Let’s get back to Eric Liddell for a moment. Eric Liddell didn’t simply withdraw from the wider world into some merely spiritual life. Indeed, one of Eric Liddell’s most famous comments has to do with the delight he took in running. Eric Liddell once said: “I believe that God made me for a purpose, but he also made me fast. And when I run I feel his pleasure.” Our physical, material world was created through Jesus Christ and he is king of this physical, material world. He is not simply king of some other-worldly spiritual realm. Our king delights in, and invites us to delight in, the world made through him. When I run I feel God’s pleasure.

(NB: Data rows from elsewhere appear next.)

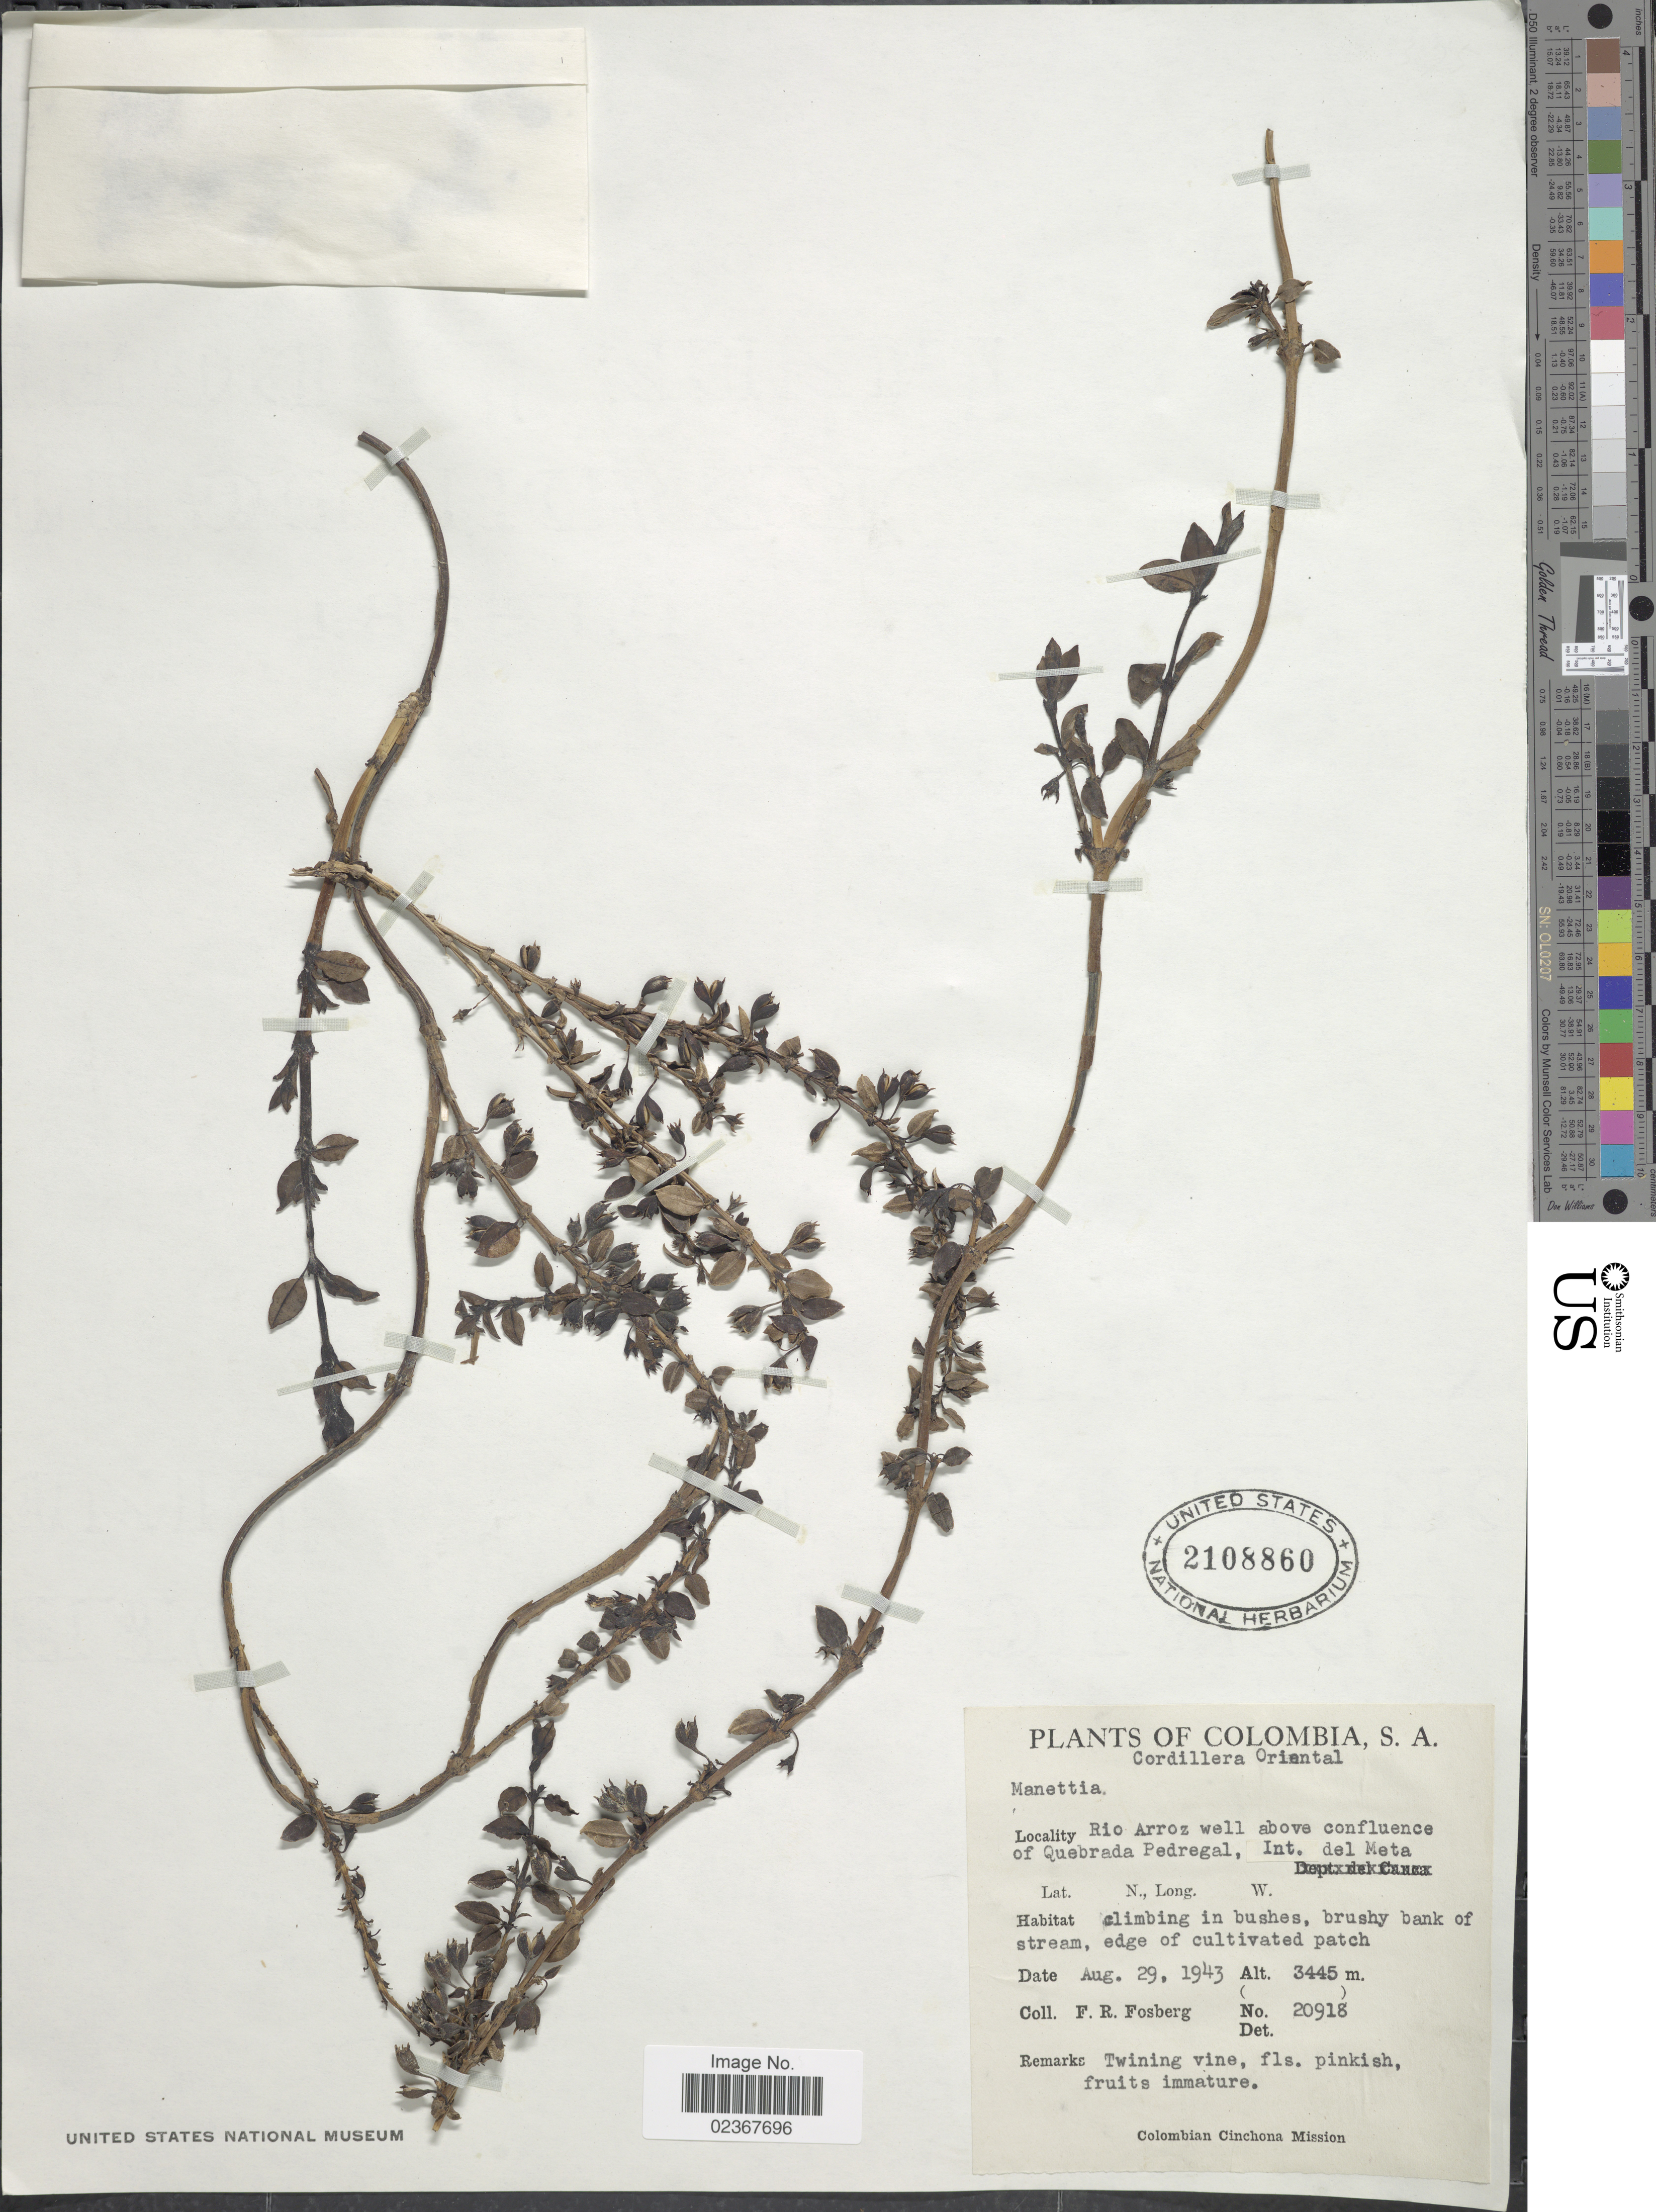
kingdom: Plantae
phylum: Tracheophyta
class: Magnoliopsida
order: Gentianales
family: Rubiaceae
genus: Manettia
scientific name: Manettia sp.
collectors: F. R. Fosberg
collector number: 20918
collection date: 1943-08-29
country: Colombia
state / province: Meta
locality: Cordillera Oriental, Rio Arroz well above above confluence of Quebrada Pedregal, Int del Meta, climbing in bushes, brushy bank of stream, edge of cultivated patch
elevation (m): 3445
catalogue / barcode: US 2108860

But there’s more we can add. What you may or may not know about Eric Liddell is that he was actually born in China in 1902, to parents who were missionaries. And in 1925, after the Paris Olympics he himself went to China as a missionary. For many years he served as a teacher in the Anglo-Chinese College in Tianjin, also serving in the Sunday School of the congregation where his father was pastor. In 1941 the situation in China became difficult for all foreign nationals on account of the war between China and Japan. At that time the British government advised all British nationals to leave China – Eric’s wife (who was pregnant at the time) went, along with their two children, to stay in her family home in Toronto while he stayed on, moving to a mission station in Xiaozhang. His brother served there as a medical doctor in Ziaozhang and for the next two years the brothers served the poor of the region. In 1943, when the Japanese army captured the area surrounding Ziaozhang, all foreign nationals were confined to an internment camp. Nearly all of those interned in the camp were Christian missionaries.
Less than two years after his internment, Eric Liddell would die in that camp of an inoperable brain tumour. But even during those many months in the internment camp, he served as a witness to the way of Christ Jesus – the kingdom of Christ Jesus. He kept himself busy by helping the elderly, by teaching bible classes at the camp school, by arrandging games for the childre, and teaching them science. Even in the camp, until his deat in 1945, he continued in the spirit of love and service, the spirit of Jesus Christ, that had drawn him to China in the first place.
Langdon Gilkey, who went on to be a widely known theologian was interned with Eric Liddle at Weihsien camp. Gilkey wrote these words about the feeling in the camp after Liddell’s death. “The entire camp, especially its youth, was stunned for days, so great was the vacuum that Eric’s death had left.”
Christ’s kingdom is not of this world – it is a kingdom defined by a unique vision of human life. It is a kingdom defined by the way and truth of Jesus Christ himself. It is a kingdom of humility and service. It is a kingdom of cross-bearing love. It is a kingdom of courageous and thoughtful service to Christ. His is not a kingdom of this world, but it is a kingdom that makes all the difference for our world, and for our life in it.
Thanks be to God, through Christ our King, Amen.